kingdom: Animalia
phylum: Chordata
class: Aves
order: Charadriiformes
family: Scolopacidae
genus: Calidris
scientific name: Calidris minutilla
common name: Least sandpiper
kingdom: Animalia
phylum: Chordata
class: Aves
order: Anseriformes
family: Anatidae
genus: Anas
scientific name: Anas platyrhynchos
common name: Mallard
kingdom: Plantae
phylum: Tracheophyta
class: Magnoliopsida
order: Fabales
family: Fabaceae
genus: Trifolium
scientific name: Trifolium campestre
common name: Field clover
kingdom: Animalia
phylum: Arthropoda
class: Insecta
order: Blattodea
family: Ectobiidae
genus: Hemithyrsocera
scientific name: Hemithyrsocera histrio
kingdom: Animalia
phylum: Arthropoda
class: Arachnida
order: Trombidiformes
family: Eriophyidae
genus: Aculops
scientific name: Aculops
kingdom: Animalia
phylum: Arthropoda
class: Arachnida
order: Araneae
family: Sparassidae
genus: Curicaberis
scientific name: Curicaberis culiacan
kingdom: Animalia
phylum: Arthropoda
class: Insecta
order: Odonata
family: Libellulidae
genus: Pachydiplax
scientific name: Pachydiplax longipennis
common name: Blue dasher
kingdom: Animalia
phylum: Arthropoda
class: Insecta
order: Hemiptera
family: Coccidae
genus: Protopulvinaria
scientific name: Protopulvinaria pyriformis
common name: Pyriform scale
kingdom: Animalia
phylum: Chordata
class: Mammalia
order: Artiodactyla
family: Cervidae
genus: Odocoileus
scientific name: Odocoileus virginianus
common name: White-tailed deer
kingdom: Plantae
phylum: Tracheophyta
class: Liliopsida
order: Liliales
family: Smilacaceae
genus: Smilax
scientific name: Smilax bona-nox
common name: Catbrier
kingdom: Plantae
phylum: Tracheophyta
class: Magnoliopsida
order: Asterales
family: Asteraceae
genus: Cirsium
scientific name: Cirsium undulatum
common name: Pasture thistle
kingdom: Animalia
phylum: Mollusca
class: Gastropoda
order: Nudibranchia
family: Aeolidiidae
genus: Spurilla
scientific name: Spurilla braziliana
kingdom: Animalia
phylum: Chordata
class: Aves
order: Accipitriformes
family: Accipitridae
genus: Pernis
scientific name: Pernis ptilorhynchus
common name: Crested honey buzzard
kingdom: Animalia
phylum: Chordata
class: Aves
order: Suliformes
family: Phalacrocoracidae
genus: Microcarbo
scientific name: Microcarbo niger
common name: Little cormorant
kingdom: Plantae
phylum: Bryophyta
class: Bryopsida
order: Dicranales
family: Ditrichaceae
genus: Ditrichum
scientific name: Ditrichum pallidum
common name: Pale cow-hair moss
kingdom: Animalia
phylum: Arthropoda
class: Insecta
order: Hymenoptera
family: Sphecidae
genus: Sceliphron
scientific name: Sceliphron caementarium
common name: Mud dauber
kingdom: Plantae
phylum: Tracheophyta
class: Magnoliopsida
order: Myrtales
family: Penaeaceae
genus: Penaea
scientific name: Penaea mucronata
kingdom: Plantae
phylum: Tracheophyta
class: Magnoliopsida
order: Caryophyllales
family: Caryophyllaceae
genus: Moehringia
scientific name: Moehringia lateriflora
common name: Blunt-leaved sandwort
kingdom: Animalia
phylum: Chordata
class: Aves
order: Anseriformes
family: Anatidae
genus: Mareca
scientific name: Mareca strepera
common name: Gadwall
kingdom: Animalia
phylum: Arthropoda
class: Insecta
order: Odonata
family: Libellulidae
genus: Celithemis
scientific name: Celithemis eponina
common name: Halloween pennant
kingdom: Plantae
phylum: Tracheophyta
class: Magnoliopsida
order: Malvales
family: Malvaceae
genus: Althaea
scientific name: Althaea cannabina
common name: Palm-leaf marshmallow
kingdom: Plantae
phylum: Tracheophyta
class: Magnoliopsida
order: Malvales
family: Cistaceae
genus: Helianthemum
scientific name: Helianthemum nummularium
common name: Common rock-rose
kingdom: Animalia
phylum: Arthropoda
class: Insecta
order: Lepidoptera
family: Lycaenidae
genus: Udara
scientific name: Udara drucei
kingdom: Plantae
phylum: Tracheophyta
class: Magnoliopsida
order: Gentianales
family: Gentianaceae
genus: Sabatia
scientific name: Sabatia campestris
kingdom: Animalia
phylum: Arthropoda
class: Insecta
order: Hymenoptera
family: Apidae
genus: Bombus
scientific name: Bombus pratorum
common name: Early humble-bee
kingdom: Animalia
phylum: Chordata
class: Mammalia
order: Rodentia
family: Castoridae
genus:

========================

Exercise task: Lay out every line of the records above as a single numbered list, leaving out any blank lines.

Worked solution:
1. kingdom: Animalia
2. phylum: Chordata
3. class: Aves
4. order: Charadriiformes
5. family: Scolopacidae
6. genus: Calidris
7. scientific name: Calidris minutilla
8. common name: Least sandpiper
9. kingdom: Animalia
10. phylum: Chordata
11. class: Aves
12. order: Anseriformes
13. family: Anatidae
14. genus: Anas
15. scientific name: Anas platyrhynchos
16. common name: Mallard
17. kingdom: Plantae
18. phylum: Tracheophyta
19. class: Magnoliopsida
20. order: Fabales
21. family: Fabaceae
22. genus: Trifolium
23. scientific name: Trifolium campestre
24. common name: Field clover
25. kingdom: Animalia
26. phylum: Arthropoda
27. class: Insecta
28. order: Blattodea
29. family: Ectobiidae
30. genus: Hemithyrsocera
31. scientific name: Hemithyrsocera histrio
32. kingdom: Animalia
33. phylum: Arthropoda
34. class: Arachnida
35. order: Trombidiformes
36. family: Eriophyidae
37. genus: Aculops
38. scientific name: Aculops
39. kingdom: Animalia
40. phylum: Arthropoda
41. class: Arachnida
42. order: Araneae
43. family: Sparassidae
44. genus: Curicaberis
45. scientific name: Curicaberis culiacan
46. kingdom: Animalia
47. phylum: Arthropoda
48. class: Insecta
49. order: Odonata
50. family: Libellulidae
51. genus: Pachydiplax
52. scientific name: Pachydiplax longipennis
53. common name: Blue dasher
54. kingdom: Animalia
55. phylum: Arthropoda
56. class: Insecta
57. order: Hemiptera
58. family: Coccidae
59. genus: Protopulvinaria
60. scientific name: Protopulvinaria pyriformis
61. common name: Pyriform scale
62. kingdom: Animalia
63. phylum: Chordata
64. class: Mammalia
65. order: Artiodactyla
66. family: Cervidae
67. genus: Odocoileus
68. scientific name: Odocoileus virginianus
69. common name: White-tailed deer
70. kingdom: Plantae
71. phylum: Tracheophyta
72. class: Liliopsida
73. order: Liliales
74. family: Smilacaceae
75. genus: Smilax
76. scientific name: Smilax bona-nox
77. common name: Catbrier
78. kingdom: Plantae
79. phylum: Tracheophyta
80. class: Magnoliopsida
81. order: Asterales
82. family: Asteraceae
83. genus: Cirsium
84. scientific name: Cirsium undulatum
85. common name: Pasture thistle
86. kingdom: Animalia
87. phylum: Mollusca
88. class: Gastropoda
89. order: Nudibranchia
90. family: Aeolidiidae
91. genus: Spurilla
92. scientific name: Spurilla braziliana
93. kingdom: Animalia
94. phylum: Chordata
95. class: Aves
96. order: Accipitriformes
97. family: Accipitridae
98. genus: Pernis
99. scientific name: Pernis ptilorhynchus
100. common name: Crested honey buzzard
101. kingdom: Animalia
102. phylum: Chordata
103. class: Aves
104. order: Suliformes
105. family: Phalacrocoracidae
106. genus: Microcarbo
107. scientific name: Microcarbo niger
108. common name: Little cormorant
109. kingdom: Plantae
110. phylum: Bryophyta
111. class: Bryopsida
112. order: Dicranales
113. family: Ditrichaceae
114. genus: Ditrichum
115. scientific name: Ditrichum pallidum
116. common name: Pale cow-hair moss
117. kingdom: Animalia
118. phylum: Arthropoda
119. class: Insecta
120. order: Hymenoptera
121. family: Sphecidae
122. genus: Sceliphron
123. scientific name: Sceliphron caementarium
124. common name: Mud dauber
125. kingdom: Plantae
126. phylum: Tracheophyta
127. class: Magnoliopsida
128. order: Myrtales
129. family: Penaeaceae
130. genus: Penaea
131. scientific name: Penaea mucronata
132. kingdom: Plantae
133. phylum: Tracheophyta
134. class: Magnoliopsida
135. order: Caryophyllales
136. family: Caryophyllaceae
137. genus: Moehringia
138. scientific name: Moehringia lateriflora
139. common name: Blunt-leaved sandwort
140. kingdom: Animalia
141. phylum: Chordata
142. class: Aves
143. order: Anseriformes
144. family: Anatidae
145. genus: Mareca
146. scientific name: Mareca strepera
147. common name: Gadwall
148. kingdom: Animalia
149. phylum: Arthropoda
150. class: Insecta
151. order: Odonata
152. family: Libellulidae
153. genus: Celithemis
154. scientific name: Celithemis eponina
155. common name: Halloween pennant
156. kingdom: Plantae
157. phylum: Tracheophyta
158. class: Magnoliopsida
159. order: Malvales
160. family: Malvaceae
161. genus: Althaea
162. scientific name: Althaea cannabina
163. common name: Palm-leaf marshmallow
164. kingdom: Plantae
165. phylum: Tracheophyta
166. class: Magnoliopsida
167. order: Malvales
168. family: Cistaceae
169. genus: Helianthemum
170. scientific name: Helianthemum nummularium
171. common name: Common rock-rose
172. kingdom: Animalia
173. phylum: Arthropoda
174. class: Insecta
175. order: Lepidoptera
176. family: Lycaenidae
177. genus: Udara
178. scientific name: Udara drucei
179. kingdom: Plantae
180. phylum: Tracheophyta
181. class: Magnoliopsida
182. order: Gentianales
183. family: Gentianaceae
184. genus: Sabatia
185. scientific name: Sabatia campestris
186. kingdom: Animalia
187. phylum: Arthropoda
188. class: Insecta
189. order: Hymenoptera
190. family: Apidae
191. genus: Bombus
192. scientific name: Bombus pratorum
193. common name: Early humble-bee
194. kingdom: Animalia
195. phylum: Chordata
196. class: Mammalia
197. order: Rodentia
198. family: Castoridae
199. genus:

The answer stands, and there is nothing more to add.